The Ottoman Empire in 1913 expelled hundreds of thousands of ethnic Bulgarians from lands lying on the western side of the Bosphorus. It became the Republic of Turkey in 1923 and recognised the rights of the displaced people in a 1925 treaty, but the agreement was never implemented, Bulgaria says.

An official in the Bulgarian government press office, Veselin Ninov, told EUobserver on Monday that Mr Dimitrov's statement reflects government policy and that the dispute is being handled by a Bulgarian-Turkish intergovernmental working group.

Mr Ninov mentioned a different sum, however.

"This is a matter of official government policy. There is a contract between the two parties, dated 1925. This is an official contract, so, according to the contracting parties, the Turkish government has to repay $10 billion to $12 billion (€8 billion) to the Bulgarian refugees," he said.

Mr Ninov described the issue as being "more historical than political."

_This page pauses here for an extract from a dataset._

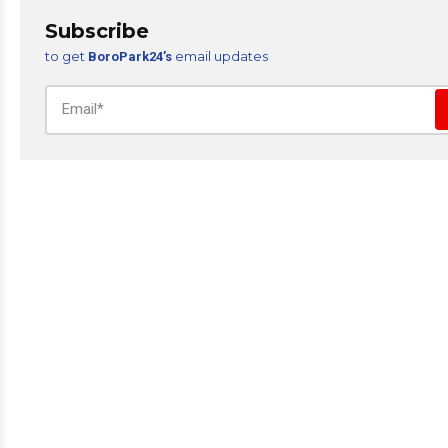
Subscribe
to get
email updates
BoroPark24’s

But when asked if Bulgaria is ready to veto progress in EU-Turkey negotiations because of the dispute, he said: "There is such an option. But this is just one of many other conditions of Bulgarian support for Turkish membership. There are also issues relating to energy and water management projects."

Bulgarian prime minister Boyko Borisov is set to raise the compensation question during a visit to Turkey in January or February, Mr Ninov added.

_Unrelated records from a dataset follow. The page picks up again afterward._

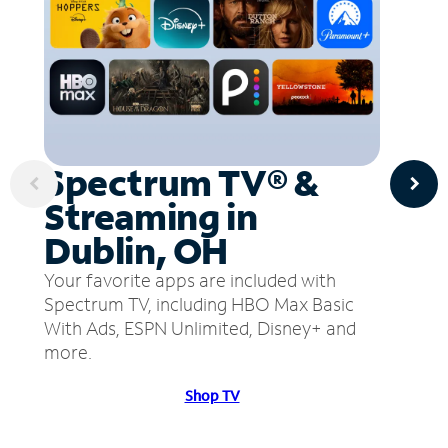
Spectrum TV® &
Streaming in
Dublin, OH
Your favorite apps are included with
Spectrum TV, including HBO Max Basic
With Ads, ESPN Unlimited, Disney+ and
more.
Shop TV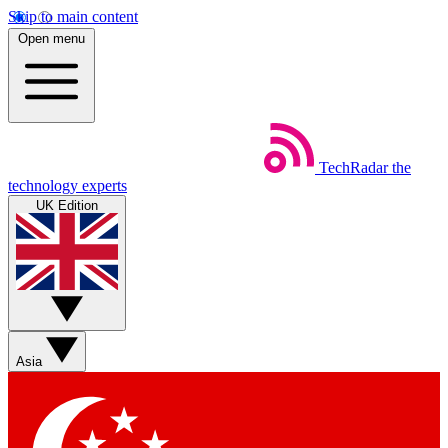
Skip to main content
Open menu
TechRadar
the
technology experts
UK Edition
Asia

Turkey began EU accession talks in 2005 and has so far opened 12 out of 35 negotiating chapters.

Its military occupation of northern Cyprus, an EU member, has so far proved the main stumbling block to progress. But the EU commission is also concerned about Turkey's respect for human rights, while Germany and France are opposed to Turkish EU entry on broader political grounds.

The issue of historically displaced people has become increasingly disruptive since the EU's 2004 wave of enlargement.

In a recent example, Czech president Vaclav Klaus last year tried to block ratification of the Lisbon Treaty unless the EU inserted a special clause ruling out compensation for Germans expelled from Czechoslovakia after World War II.

The Turkish foreign ministry and the EU commission were unavailable for an immediate comment.